Lo activé. En la infección había impregnada dos órdenes para todas las formas de vida infectadas. Cada criatura, inteligente o no, tenía que hacer dos cosas, una de ellas era trasladarse a las zonas donde mi poder no hubiese llegado, y una vez dada la orden destruir todo lo que le rodease. Así conseguía dos cosas, abarcar más zonas y alejarlas del verdadero ataque. Cada cristal potabilizador que había mutado con mi poder estalló con la fuerza de mil bombas nucleares arrasando gigantescas extensiones de su preciado Etyram. Etristerra, Etrósferri, la Fosa Ominosa, incluso las puertas interetyrianas estaban siendo aniquiladas en este instante al reventar la imponente figura de Minaria transformada por mí en un arma letal.
Minaria sintió aquella devastación como mil puñaladas en su cuerpo, colocó una mano en el abdomen e inclinó su cuerpo presa del dolor. Ahora era mi oportunidad, estaba debilitada y no vio venir la potente sorpresa que tenía para ella. No la destruiría, eso era evidente, pero esta sería la antesala de su destrucción, la forma de hacerle llegar un claro mensaje: no eres la dueña de mi destino. Apreté los dientes y lancé sobre su cuerpo toda la rabia, odio y venganza en forma de un destructor rayo magmático. Justo antes de que impactara sobre ella vi en sus ojos por primera vez un atisbo de miedo. El ataque cumplió su objetivo, la aturdió aún más dejándola totalmente indefensa, y una vez ahí, la corriente térmica, el monstruo devorador de almas que ella misma había creado hizo el resto. Desprovista de su escudo protector, las lenguas mutiladoras la apresaron intentándola desmembrar. No lo pude evitar, me regodeé ante su sufrimiento, los gritos de dolor eran música para mis oídos.
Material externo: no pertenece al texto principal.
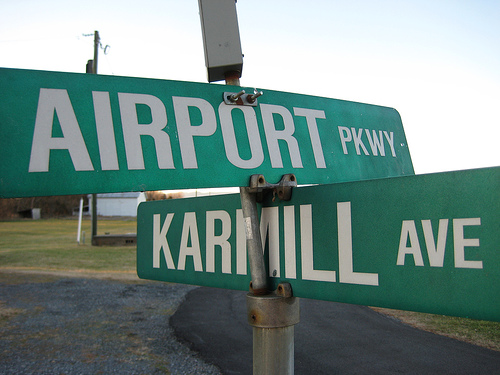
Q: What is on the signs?
A: Street names.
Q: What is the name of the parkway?
A: Airport Parkway.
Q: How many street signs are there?
A: Two.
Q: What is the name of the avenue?
A: Karmill Avenue.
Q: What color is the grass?
A: Green.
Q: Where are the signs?
A: On a post.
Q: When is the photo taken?
A: Daytime.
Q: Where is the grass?
A: Around the asphalt.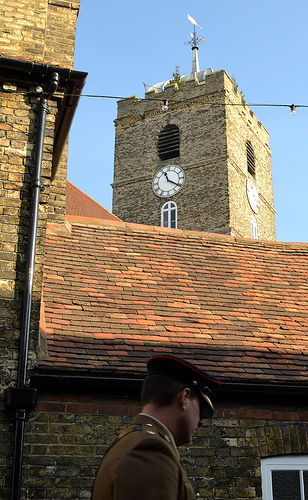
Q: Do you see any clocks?
A: Yes, there is a clock.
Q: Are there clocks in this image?
A: Yes, there is a clock.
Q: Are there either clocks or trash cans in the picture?
A: Yes, there is a clock.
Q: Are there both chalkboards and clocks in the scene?
A: No, there is a clock but no chalkboards.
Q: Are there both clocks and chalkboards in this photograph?
A: No, there is a clock but no chalkboards.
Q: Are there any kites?
A: No, there are no kites.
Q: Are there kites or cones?
A: No, there are no kites or cones.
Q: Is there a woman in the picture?
A: No, there are no women.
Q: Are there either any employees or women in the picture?
A: No, there are no women or employees.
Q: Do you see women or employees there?
A: No, there are no women or employees.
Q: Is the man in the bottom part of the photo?
A: Yes, the man is in the bottom of the image.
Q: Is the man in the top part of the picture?
A: No, the man is in the bottom of the image.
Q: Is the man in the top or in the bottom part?
A: The man is in the bottom of the image.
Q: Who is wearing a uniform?
A: The man is wearing a uniform.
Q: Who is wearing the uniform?
A: The man is wearing a uniform.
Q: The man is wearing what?
A: The man is wearing a uniform.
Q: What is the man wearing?
A: The man is wearing a uniform.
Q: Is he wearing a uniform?
A: Yes, the man is wearing a uniform.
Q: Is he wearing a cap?
A: No, the man is wearing a uniform.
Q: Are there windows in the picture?
A: Yes, there is a window.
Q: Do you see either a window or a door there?
A: Yes, there is a window.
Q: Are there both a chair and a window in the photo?
A: No, there is a window but no chairs.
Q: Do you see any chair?
A: No, there are no chairs.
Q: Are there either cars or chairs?
A: No, there are no chairs or cars.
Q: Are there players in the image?
A: No, there are no players.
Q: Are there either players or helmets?
A: No, there are no players or helmets.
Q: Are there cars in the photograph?
A: No, there are no cars.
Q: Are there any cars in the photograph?
A: No, there are no cars.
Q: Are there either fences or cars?
A: No, there are no cars or fences.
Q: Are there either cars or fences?
A: No, there are no cars or fences.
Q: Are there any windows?
A: Yes, there is a window.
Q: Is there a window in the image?
A: Yes, there is a window.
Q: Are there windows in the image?
A: Yes, there is a window.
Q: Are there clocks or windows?
A: Yes, there is a window.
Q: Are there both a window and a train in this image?
A: No, there is a window but no trains.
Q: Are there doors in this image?
A: No, there are no doors.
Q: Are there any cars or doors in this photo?
A: No, there are no doors or cars.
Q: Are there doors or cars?
A: No, there are no doors or cars.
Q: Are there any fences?
A: No, there are no fences.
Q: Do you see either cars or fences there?
A: No, there are no fences or cars.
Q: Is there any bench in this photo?
A: No, there are no benches.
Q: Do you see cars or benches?
A: No, there are no benches or cars.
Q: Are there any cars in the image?
A: No, there are no cars.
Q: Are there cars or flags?
A: No, there are no cars or flags.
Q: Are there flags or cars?
A: No, there are no cars or flags.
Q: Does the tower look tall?
A: Yes, the tower is tall.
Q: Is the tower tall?
A: Yes, the tower is tall.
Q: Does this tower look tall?
A: Yes, the tower is tall.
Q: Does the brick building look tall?
A: Yes, the tower is tall.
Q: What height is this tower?
A: The tower is tall.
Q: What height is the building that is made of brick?
A: The tower is tall.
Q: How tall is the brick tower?
A: The tower is tall.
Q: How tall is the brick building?
A: The tower is tall.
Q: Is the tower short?
A: No, the tower is tall.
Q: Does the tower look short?
A: No, the tower is tall.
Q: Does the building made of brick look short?
A: No, the tower is tall.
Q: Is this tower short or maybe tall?
A: The tower is tall.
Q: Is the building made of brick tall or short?
A: The tower is tall.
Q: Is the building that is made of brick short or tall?
A: The tower is tall.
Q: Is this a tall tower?
A: Yes, this is a tall tower.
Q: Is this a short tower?
A: No, this is a tall tower.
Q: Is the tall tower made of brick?
A: Yes, the tower is made of brick.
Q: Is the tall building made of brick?
A: Yes, the tower is made of brick.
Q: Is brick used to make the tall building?
A: Yes, the tower is made of brick.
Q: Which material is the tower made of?
A: The tower is made of brick.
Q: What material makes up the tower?
A: The tower is made of brick.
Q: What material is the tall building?
A: The tower is made of brick.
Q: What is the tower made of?
A: The tower is made of brick.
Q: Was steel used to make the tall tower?
A: No, the tower is made of brick.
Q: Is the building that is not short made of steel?
A: No, the tower is made of brick.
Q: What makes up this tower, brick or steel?
A: The tower is made of brick.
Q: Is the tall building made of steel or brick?
A: The tower is made of brick.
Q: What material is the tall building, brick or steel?
A: The tower is made of brick.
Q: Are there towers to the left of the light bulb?
A: Yes, there is a tower to the left of the light bulb.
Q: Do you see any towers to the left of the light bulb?
A: Yes, there is a tower to the left of the light bulb.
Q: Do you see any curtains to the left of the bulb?
A: No, there is a tower to the left of the bulb.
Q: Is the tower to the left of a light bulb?
A: Yes, the tower is to the left of a light bulb.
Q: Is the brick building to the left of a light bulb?
A: Yes, the tower is to the left of a light bulb.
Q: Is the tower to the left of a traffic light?
A: No, the tower is to the left of a light bulb.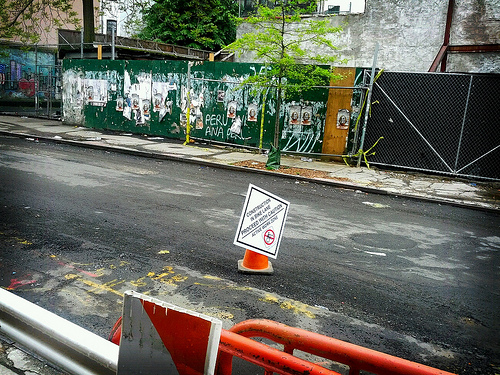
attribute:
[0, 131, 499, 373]
road — Part, large grey cement , cement , large cement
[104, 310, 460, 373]
railing — orange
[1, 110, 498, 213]
sidewalk — old patched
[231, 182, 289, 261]
sign — white, small, black, white and red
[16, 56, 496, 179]
fence — chain link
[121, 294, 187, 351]
sign — construction caution, drivers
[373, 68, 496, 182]
fence — chain link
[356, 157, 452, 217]
sidewalk — middle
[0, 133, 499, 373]
cement road — Part , cement 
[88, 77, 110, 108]
poster — various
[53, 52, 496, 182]
fence — construction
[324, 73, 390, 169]
tape — yellow, caution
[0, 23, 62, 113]
graffiti — art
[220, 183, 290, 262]
sign — black, white, red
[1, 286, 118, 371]
railing — metal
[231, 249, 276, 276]
cone — traffic, orange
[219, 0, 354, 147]
brtree — green 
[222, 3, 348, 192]
tree — healthy 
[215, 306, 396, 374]
rails — orange guard, construction project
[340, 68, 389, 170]
tape — yellow caution construction zone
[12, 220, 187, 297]
marking — yellow 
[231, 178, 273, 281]
traffic cone — orange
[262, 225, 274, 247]
posting — no bike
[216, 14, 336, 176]
folage — bright green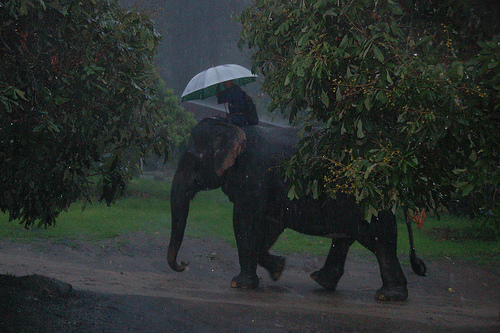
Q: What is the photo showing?
A: It is showing a path.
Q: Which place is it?
A: It is a path.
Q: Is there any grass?
A: Yes, there is grass.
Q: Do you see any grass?
A: Yes, there is grass.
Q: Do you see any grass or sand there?
A: Yes, there is grass.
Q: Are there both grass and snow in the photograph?
A: No, there is grass but no snow.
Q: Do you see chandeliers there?
A: No, there are no chandeliers.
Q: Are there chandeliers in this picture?
A: No, there are no chandeliers.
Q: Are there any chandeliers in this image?
A: No, there are no chandeliers.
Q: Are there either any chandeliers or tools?
A: No, there are no chandeliers or tools.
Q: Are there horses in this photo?
A: No, there are no horses.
Llegados a ese punto los dos flotábamos en el aire. Me acerqué hasta su posición donde se retorcía de dolor provocado, por un lado, por la destrucción que aún perduraba en las regiones de Etyram, el daño que le había hecho mi ataque directo; y, por último, el dolor que le provocaba el torturador de almas. Tomé en mi mano derecha la piedra de antimateria y la fragmenté. La nube se propagó rápidamente a nuestro alrededor y al estar tan cerca la bruma era como el ácido más corrosivo para ella. Quería ocasionarle el mayor daño posible y lo estaba consiguiendo…
Noté entonces cómo la antimateria estaba siendo expulsada de Etyram, y yo junto a ella pero antes tenía que hacer el último movimiento. Me transformé en un rayo de energía e impacté contra ella mandándola directamente al suelo donde el horror provocado por el destructor era mil veces mayor que en el aire. Justo antes de que la antimateria fuera expulsada del planeta dije unas últimas palabras:
–Prueba de tu propia medicina, hija de puta.